Stalford describes herself as a conservative spender. She organizes annual events as head of the city’s beautification committee and was integral in work on the city’s Living Memorial Gardens.
She calls herself a “full-time volunteer” and has been working with city groups since she arrived.
About a year ago the city disbanded four of its nine volunteer committees, which Stalford said an impact was felt throughout the city.
“And it was not positively,” she said. “A lot of residents perceived it as, well, I guess Tega Cay doesn’t need volunteers anymore.”
A challenge in Tega Cay, Stalford said, is connecting different neighborhoods or areas that often don’t relate much to one another.
By bettering communication to residents, she said, more people will begin seeing Tega Cay as their city versus identifying more with neighborhoods or developments.
The Living Memorial Gardens project is located in an area near older and newer sections of the city and had volunteers from throughout wanting to help.
“That’s a great tribute to volunteers can do if they work together,” Stalford said.
A booth at the upcoming fall festival already was planned, but Stalford began thinking about meet-and-greets and other opportunities to get her message out when another name joined the ballot last week.
As of Thursday, Stalford and Lisa Marie Johnson were running for the two council seats.
In addition to two council seats up for grabs, Tega Cay will elect a mayor at the Nov. 5 election.

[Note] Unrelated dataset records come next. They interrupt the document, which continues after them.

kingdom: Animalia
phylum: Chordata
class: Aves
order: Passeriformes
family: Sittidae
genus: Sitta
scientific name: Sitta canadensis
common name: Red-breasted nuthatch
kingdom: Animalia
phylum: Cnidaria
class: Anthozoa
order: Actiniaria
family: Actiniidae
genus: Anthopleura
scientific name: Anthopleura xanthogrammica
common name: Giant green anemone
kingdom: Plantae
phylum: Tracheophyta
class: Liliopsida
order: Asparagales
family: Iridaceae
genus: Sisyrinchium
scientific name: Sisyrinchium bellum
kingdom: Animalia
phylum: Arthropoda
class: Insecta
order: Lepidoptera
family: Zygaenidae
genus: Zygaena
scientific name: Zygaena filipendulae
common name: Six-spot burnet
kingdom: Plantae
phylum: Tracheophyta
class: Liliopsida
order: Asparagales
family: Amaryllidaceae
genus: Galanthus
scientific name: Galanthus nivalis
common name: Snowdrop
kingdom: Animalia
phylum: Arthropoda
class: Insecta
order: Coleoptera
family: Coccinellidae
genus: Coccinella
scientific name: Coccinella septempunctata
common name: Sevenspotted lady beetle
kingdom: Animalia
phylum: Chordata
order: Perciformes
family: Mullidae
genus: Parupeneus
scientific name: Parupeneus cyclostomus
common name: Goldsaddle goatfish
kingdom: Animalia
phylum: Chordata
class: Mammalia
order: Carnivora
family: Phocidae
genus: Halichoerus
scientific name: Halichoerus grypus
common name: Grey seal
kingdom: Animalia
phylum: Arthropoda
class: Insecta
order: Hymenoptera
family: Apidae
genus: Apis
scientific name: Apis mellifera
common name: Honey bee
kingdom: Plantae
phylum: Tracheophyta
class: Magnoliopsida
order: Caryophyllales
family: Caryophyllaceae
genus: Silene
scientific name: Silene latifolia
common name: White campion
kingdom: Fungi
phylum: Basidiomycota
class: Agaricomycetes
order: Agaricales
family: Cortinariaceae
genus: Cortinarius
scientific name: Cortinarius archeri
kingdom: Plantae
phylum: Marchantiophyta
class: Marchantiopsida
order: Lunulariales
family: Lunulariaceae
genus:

Mayor George Sheppard filed to seek reelection, and Councilman Ron Kirby is seeking the job, too.
“Being mayor of Tega Cay has been one of the toughest experiences but also one of the most rewarding experiences I have ever had,” Sheppard said.
“I never pictured myself as the mayor of a city but four years ago many people expressed their confidence in me when they voted for me.”
Sheppard said a lot of progress has been made in those four years and he wants to “help keep the city moving in the right direction.” Kirby is a long-time Council member who said previous
“I have been asked since the 90s to run for mayor and I said I wasn’t ready,” Kirby said. “Now the time is right. I feel like I’m the right person to turn the steering wheel for the next four years.”
Kirby said he has goals as any candidate would, but he also said his decision to run for mayor rather than a council seat isn’t a statement against Sheppard’s work or leadership.
“I just think I’m the right person for the job,” Kirby said.
In Fort Mill, the only two names on the ballot as of last week were incumbents Larry Huntley and Nathan Blythe, both to return to their Town Council seats.